3 of 129 comments (clear)

  1. Re:Quasars? by Anonymous Coward · · Score: 2, Interesting
    We know supermassive black holes exist.

    We know quasars exist and involve radiation blasted out from the fucktons of matter pouring into early-universe supermassive blackholes.

    What has yet to happen is someone has yet to image the black part of the black hole. The region that's quite literally so dark that light just falls into it. (depending on how thin the accretion disk is, it might not actually be black -- but it's going to be a hell of a lot less energetic than the regions near the disc/equator!).
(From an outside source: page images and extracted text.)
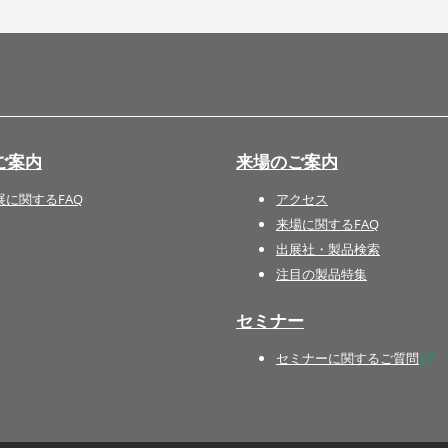
国際 文具・紙製品展 - ISOT
DESIGN TOKYO - 国際 デザ
イン製品展 -
推し活 EXPO
インバウンド向けグッズ
ご案内
来場のご案内
EXPO
“ときめく“デザインパッケー
展に関するFAQ
アクセス
ジEXPO
来場に関するFAQ
出展社・製品検索
注目の製品特集
セミナー
セミナーに関するご質問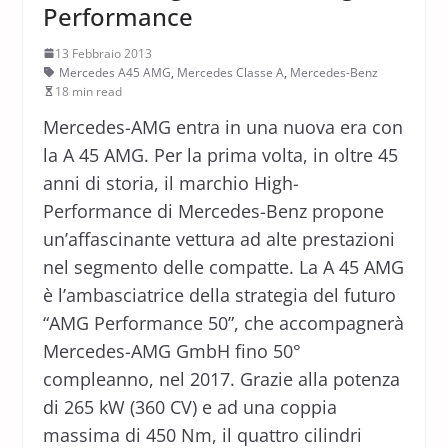
Performance
13 Febbraio 2013
Mercedes A45 AMG
,
Mercedes Classe A
,
Mercedes-Benz
18 min read
Mercedes-AMG entra in una nuova era con
la A 45 AMG. Per la prima volta, in oltre 45
anni di storia, il marchio High-
Performance di Mercedes-Benz propone
un’affascinante vettura ad alte prestazioni
nel segmento delle compatte. La A 45 AMG
è l’ambasciatrice della strategia del futuro
“AMG Performance 50”, che accompagnerà
Mercedes-AMG GmbH fino 50°
compleanno, nel 2017. Grazie alla potenza
di 265 kW (360 CV) e ad una coppia
massima di 450 Nm, il quattro cilindri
That's the image of the century: not the radiation blasted out from relativistic shockwaves of the unholy weirdness near a black hole, but the relative blackness of the event horizon itself against the backdrop of aforementioned unholy weirdness.

    No quasars around here, the universe is over that by now. We have no tech with resolution sufficient to image a stellar mass black hole in my lifetime. But the big-ass one a mere 30000 light years away? Being so (relatively speaking) close makes up for all the gas and dust that's in the way. That one's observable. And yes, I've been wanting to see that image for about 30 years, and it can't come too soon.

  2. Re:It's already been proven. by Anonymous Coward · · Score: 0, Interesting

    They zoomed in even closer, and saw this: supermassive black hole.

  3. Re:I thought that black holes don't exist?!?? by amaurea · · Score: 4, Interesting

    It would be nice if science reported were color coded or something. Green for robust, independently verified and generally accepted stuff (general relativity, evolution, etc.), yellow for new stuff that's not yet independently verified but in line with well-tested models, and red for stuff that's exciting but very uncertain and/or likely to be wrong (faster-than-light neutrinos, string theory, dark matter annihilation observations in galaxies, etc). The sort of stuff you read about in the news is usually red or yellow, but is presented as if it were green. The article you quote falls squarely into the red category.